North Island health care workers are burning out and quitting

In early December, more than 100 people gathered at the Port McNeill Lions Hall to show support for Dr. Prean Armogam.  

The popular family physician has been practicing on the North Island for almost 20 years. In recent years he has been an outspoken critic of Island Health and its inability to deal with staffing shortages, funding and healthcare delivery disruptions.

Port McNeill resident Anita Pichette organized the show of support and said she’s appalled by Island Health’s treatment of Dr. Armogam.

“I’ve seen firsthand how he’s been treated, and I’m really pissed,” Pichette told VanIsle.News in a phone interview. “He’s been my doctor for 14 years, and he was often working seven days a week during COVID.”

Pichette says he was working so much that he was starting to suffer his own health problems. It’s an unsustainable and unhealthy workload, and she says Island Health needs to do much better on the North Island.

Pichette has had numerous conversations with Island Health officials who told her that “all doctors, nurses and paramedics need support.”

“I asked them why it was they were having my doctor work at the Port McNeill for months on end on top of his clinic and outreach work?” Pichette says.

Dr. Armogam says he just wants what’s best for the North Island and his patients but has been labelled a troublemaker.
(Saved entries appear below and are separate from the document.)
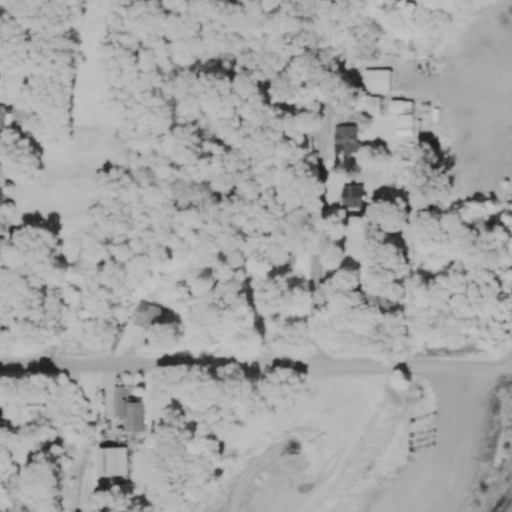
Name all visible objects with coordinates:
building: (376, 80)
building: (401, 101)
building: (370, 105)
building: (1, 117)
building: (404, 120)
building: (345, 140)
building: (452, 143)
building: (352, 196)
building: (0, 197)
building: (1, 248)
road: (315, 257)
building: (281, 259)
power tower: (87, 263)
building: (380, 298)
building: (145, 315)
road: (242, 364)
road: (498, 367)
building: (118, 401)
road: (452, 439)
building: (111, 461)
railway: (498, 486)
railway: (498, 493)
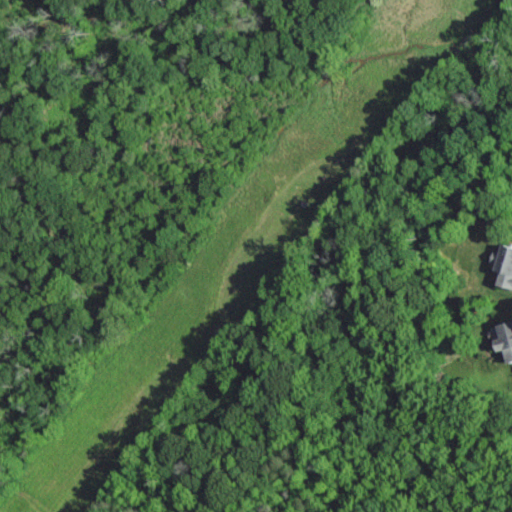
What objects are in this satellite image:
river: (255, 64)
building: (503, 266)
building: (504, 339)
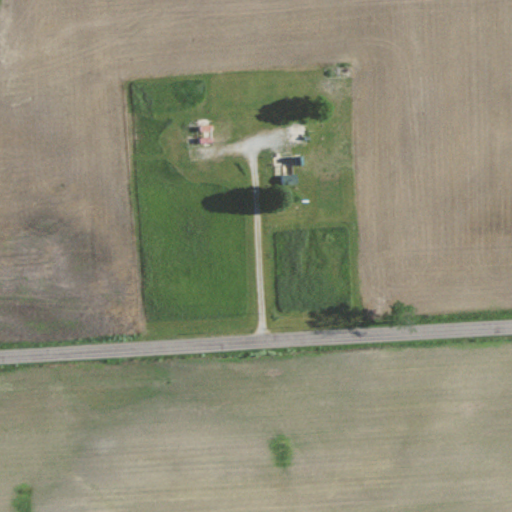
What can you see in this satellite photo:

Last September, Island Health hired two new family doctors to work at the Port McNeill Primary Care Clinic, helping to lighten the load.

However, in Port Hardy, the situation is dire and getting worse. Last week two doctors handed in their resignations because of burnout. That leaves Dr. Alex Nataros as the one ER doc left to serve this town of 4,100 people.
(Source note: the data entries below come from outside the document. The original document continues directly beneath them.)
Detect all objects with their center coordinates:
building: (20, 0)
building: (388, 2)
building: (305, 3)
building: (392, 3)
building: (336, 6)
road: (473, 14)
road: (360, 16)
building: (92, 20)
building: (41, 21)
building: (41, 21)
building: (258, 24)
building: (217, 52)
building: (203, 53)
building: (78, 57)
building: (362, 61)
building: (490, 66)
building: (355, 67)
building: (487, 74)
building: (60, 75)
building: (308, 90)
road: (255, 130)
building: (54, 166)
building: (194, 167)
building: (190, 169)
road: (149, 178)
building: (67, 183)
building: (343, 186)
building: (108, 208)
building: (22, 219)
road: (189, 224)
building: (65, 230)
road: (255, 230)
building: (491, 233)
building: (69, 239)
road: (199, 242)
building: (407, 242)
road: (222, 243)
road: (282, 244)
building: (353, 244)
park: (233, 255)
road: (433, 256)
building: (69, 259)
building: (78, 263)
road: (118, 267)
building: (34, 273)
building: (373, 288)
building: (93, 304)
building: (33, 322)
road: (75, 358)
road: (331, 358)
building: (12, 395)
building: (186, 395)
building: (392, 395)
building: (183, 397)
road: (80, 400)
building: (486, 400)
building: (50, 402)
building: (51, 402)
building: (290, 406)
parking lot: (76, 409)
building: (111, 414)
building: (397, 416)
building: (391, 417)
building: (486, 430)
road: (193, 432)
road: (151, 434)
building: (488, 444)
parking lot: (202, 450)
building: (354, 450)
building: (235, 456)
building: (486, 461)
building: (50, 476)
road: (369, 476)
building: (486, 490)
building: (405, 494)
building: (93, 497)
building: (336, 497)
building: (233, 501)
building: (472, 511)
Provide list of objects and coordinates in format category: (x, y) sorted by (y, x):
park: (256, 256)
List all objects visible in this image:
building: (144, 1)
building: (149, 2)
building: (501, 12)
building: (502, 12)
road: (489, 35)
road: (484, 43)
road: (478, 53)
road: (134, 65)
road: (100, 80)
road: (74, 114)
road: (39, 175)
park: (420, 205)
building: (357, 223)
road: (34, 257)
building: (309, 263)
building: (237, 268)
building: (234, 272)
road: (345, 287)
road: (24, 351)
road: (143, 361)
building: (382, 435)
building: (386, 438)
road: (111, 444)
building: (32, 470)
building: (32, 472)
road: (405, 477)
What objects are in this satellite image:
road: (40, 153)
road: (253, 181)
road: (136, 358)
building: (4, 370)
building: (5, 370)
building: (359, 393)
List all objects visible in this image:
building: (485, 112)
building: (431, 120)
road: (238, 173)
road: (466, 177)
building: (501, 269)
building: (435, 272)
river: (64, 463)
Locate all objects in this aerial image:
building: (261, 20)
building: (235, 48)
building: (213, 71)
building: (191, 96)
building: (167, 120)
“Does this mean that cancer cases will be diagnosed too late? Yes. Does it mean that patients will potentially die because of care delivered too late? I hope not,” Dr. Alex Nataros told ChekNews. “I’m working hard to try and prevent that; I’m also working hard to try and look after myself and not burnout.”

Island Health says it’s not ignoring the situation. In early November, the health authority participated in a health summit for the Mt. Waddington region.

Information and ideas gathered at the summit will help ”develop strategies to bring stability and predictability to service delivery in the region,” an Island Health spokesperson told VanIsle.News in an emailed statement.